# [DATASET RECORDS]
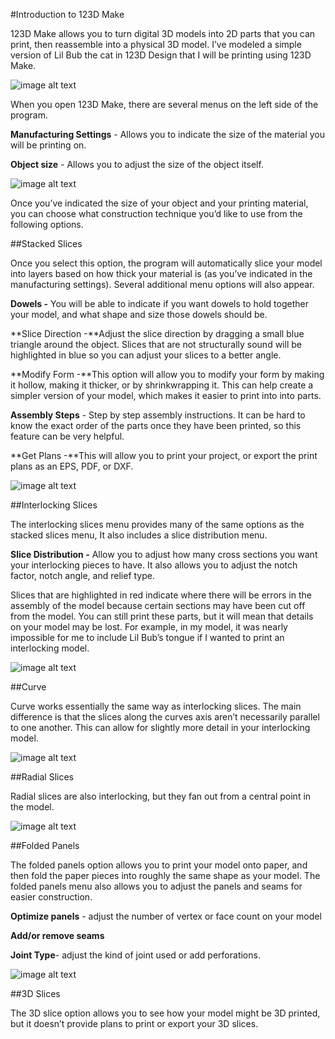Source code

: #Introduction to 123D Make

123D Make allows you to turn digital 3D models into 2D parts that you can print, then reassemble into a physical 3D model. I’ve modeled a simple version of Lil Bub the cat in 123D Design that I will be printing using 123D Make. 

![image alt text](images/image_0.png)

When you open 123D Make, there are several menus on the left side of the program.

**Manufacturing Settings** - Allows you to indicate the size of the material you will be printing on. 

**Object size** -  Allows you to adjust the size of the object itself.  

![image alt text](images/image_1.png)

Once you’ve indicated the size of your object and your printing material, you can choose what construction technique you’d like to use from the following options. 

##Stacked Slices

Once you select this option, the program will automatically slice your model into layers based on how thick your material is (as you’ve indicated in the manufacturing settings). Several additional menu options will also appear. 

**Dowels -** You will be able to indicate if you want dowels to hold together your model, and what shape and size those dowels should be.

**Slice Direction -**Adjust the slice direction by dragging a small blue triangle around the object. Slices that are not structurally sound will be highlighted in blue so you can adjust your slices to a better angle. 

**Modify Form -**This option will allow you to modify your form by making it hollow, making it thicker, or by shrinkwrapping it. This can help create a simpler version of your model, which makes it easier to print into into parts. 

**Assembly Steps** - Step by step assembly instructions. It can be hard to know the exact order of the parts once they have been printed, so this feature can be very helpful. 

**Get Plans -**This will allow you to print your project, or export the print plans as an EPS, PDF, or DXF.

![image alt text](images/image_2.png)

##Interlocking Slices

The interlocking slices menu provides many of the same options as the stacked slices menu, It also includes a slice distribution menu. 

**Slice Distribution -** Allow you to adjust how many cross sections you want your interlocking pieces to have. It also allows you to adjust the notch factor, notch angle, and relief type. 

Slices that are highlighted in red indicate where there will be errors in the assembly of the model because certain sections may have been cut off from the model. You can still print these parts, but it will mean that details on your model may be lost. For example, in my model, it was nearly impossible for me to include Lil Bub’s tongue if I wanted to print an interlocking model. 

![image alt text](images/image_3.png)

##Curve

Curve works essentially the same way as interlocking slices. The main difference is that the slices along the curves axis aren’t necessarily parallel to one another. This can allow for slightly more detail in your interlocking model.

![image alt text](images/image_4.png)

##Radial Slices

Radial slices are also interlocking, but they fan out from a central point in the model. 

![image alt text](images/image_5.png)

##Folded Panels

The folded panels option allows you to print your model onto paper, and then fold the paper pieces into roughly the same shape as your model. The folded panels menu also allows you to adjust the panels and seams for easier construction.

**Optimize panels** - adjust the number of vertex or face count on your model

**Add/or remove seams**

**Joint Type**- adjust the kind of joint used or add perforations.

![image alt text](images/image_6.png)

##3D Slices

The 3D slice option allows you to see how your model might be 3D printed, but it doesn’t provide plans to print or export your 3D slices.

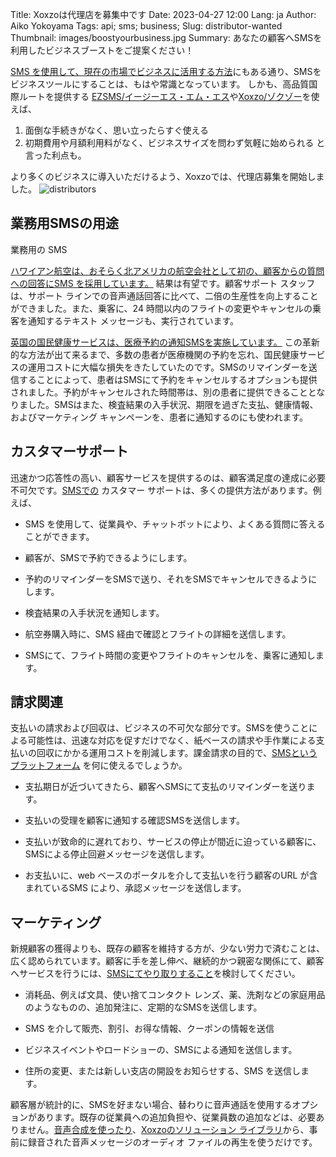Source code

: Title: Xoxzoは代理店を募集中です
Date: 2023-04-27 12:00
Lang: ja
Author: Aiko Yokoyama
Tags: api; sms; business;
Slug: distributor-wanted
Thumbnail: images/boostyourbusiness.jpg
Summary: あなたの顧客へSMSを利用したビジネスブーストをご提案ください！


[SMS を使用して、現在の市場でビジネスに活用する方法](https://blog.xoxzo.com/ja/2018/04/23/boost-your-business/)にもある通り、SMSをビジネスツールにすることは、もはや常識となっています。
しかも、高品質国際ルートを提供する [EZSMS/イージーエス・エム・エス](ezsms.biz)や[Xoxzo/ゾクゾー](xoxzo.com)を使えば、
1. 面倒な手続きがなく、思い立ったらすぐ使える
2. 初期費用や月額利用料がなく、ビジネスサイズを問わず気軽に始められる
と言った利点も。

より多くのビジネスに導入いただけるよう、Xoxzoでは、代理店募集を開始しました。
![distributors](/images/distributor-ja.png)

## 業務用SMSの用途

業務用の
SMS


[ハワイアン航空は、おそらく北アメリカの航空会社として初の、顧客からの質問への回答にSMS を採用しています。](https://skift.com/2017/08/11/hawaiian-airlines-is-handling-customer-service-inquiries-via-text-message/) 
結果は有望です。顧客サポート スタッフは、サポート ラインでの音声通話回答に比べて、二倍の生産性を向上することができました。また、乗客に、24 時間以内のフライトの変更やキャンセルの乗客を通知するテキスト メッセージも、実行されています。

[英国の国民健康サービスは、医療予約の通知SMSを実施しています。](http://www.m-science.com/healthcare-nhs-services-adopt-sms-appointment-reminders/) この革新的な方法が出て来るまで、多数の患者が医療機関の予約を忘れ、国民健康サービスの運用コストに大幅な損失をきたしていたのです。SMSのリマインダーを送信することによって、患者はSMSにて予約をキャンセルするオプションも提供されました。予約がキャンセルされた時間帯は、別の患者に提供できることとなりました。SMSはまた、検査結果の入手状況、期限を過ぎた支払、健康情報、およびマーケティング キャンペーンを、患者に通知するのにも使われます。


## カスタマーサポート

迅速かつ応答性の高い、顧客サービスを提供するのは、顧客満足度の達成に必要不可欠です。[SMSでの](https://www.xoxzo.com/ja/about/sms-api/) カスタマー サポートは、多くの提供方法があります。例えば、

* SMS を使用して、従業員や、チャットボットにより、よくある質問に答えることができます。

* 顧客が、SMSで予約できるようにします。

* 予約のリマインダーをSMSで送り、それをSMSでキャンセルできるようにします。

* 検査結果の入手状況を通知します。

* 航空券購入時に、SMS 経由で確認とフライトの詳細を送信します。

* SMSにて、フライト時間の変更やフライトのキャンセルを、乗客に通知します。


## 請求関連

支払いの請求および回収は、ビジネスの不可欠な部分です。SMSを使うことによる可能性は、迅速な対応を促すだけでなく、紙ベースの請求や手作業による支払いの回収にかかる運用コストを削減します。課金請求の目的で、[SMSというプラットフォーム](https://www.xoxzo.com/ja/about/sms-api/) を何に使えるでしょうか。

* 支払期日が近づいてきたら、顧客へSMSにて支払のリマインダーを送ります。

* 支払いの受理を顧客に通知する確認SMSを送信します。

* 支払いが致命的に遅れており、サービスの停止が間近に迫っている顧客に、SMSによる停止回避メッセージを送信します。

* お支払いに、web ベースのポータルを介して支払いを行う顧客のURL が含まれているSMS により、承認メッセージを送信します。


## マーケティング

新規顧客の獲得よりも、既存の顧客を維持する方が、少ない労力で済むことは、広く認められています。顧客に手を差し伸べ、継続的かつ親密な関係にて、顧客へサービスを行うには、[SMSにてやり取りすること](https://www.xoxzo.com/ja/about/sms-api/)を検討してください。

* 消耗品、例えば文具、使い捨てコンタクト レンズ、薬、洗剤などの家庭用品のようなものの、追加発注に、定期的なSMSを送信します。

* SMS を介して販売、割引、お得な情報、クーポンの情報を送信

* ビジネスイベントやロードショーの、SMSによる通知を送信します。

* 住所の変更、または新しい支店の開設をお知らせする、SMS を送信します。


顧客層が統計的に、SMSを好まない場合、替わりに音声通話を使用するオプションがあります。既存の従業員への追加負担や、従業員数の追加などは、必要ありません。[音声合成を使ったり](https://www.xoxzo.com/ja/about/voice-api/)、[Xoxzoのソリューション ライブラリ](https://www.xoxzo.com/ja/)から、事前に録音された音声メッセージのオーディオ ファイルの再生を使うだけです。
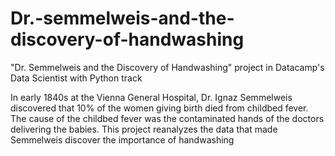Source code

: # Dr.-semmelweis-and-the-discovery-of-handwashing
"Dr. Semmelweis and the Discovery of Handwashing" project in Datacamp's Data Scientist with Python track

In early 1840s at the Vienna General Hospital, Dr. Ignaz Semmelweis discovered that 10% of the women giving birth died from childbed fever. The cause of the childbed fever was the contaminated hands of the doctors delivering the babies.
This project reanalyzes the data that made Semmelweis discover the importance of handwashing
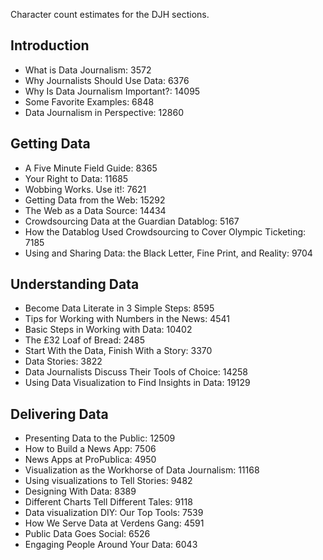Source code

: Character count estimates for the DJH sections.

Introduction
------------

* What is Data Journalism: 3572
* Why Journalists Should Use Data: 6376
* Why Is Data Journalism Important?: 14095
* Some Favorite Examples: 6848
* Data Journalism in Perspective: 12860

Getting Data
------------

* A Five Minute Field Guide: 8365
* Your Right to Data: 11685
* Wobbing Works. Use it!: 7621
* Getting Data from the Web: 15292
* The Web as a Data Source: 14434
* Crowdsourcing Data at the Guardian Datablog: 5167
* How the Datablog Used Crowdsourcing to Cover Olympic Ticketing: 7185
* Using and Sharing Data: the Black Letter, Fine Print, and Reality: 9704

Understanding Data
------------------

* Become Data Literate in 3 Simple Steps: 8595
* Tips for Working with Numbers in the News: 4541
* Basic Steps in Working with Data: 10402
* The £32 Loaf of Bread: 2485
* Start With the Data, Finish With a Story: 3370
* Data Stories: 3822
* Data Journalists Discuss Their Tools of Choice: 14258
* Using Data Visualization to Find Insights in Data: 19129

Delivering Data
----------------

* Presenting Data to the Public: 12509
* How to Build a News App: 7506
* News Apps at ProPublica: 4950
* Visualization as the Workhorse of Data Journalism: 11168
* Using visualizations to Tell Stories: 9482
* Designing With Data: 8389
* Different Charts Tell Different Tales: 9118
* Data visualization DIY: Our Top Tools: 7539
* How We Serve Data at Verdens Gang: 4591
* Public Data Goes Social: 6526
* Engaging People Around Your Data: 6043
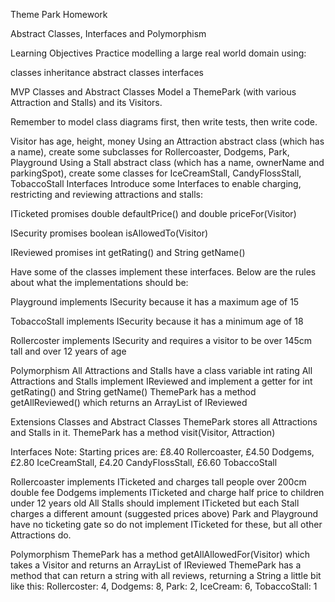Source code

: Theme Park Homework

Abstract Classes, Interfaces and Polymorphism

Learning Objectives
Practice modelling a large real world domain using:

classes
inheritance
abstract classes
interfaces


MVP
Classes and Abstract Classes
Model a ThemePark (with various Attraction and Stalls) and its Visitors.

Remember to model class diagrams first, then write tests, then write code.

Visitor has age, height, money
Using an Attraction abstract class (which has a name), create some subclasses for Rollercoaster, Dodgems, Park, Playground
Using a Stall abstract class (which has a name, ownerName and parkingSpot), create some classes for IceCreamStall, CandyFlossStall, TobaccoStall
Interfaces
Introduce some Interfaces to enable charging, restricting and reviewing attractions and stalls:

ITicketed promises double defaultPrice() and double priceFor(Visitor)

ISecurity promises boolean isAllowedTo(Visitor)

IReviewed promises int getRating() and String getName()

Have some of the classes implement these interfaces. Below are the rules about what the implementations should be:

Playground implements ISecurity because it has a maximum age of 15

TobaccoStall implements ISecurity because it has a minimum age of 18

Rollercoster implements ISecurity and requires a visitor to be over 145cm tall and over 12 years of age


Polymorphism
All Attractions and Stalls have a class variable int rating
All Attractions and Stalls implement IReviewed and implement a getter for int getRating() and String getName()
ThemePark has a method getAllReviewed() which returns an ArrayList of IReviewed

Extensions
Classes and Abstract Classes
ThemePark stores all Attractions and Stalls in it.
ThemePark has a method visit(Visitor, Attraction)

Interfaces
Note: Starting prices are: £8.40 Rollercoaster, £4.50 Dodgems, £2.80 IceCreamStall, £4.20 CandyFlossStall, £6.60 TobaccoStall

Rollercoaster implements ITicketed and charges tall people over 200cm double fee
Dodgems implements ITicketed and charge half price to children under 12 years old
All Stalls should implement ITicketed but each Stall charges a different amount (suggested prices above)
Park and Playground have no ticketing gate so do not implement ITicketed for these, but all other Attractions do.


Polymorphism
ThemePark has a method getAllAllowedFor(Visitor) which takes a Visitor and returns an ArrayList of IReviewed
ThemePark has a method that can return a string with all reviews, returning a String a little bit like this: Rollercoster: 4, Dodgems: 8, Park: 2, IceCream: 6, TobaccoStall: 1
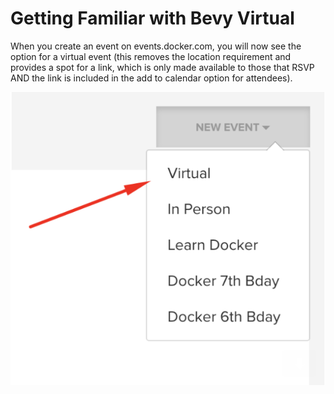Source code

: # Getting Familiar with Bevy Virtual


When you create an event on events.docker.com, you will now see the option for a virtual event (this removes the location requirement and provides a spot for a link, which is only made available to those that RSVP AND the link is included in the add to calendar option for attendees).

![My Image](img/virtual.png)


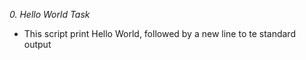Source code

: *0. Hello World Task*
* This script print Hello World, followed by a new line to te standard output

# [EXERCISE OBJECTIVE]
Could you update the lines from the one containing "be printing on." up to and including the one containing "The interlocking slices", changing "menu" to "panel" and leaving all else as is? Give back only those lines.

# [YOUR RESPONSE]
**Manufacturing Settings** - Allows you to indicate the size of the material you will be printing on. 

**Object size** -  Allows you to adjust the size of the object itself.  

![image alt text](images/image_1.png)

Once you’ve indicated the size of your object and your printing material, you can choose what construction technique you’d like to use from the following options. 

##Stacked Slices

Once you select this option, the program will automatically slice your model into layers based on how thick your material is (as you’ve indicated in the manufacturing settings). Several additional panel options will also appear. 

**Dowels -** You will be able to indicate if you want dowels to hold together your model, and what shape and size those dowels should be.

**Slice Direction -**Adjust the slice direction by dragging a small blue triangle around the object. Slices that are not structurally sound will be highlighted in blue so you can adjust your slices to a better angle. 

**Modify Form -**This option will allow you to modify your form by making it hollow, making it thicker, or by shrinkwrapping it. This can help create a simpler version of your model, which makes it easier to print into into parts. 

**Assembly Steps** - Step by step assembly instructions. It can be hard to know the exact order of the parts once they have been printed, so this feature can be very helpful. 

**Get Plans -**This will allow you to print your project, or export the print plans as an EPS, PDF, or DXF.

![image alt text](images/image_2.png)

##Interlocking Slices

The interlocking slices panel provides many of the same options as the stacked slices panel, It also includes a slice distribution panel. 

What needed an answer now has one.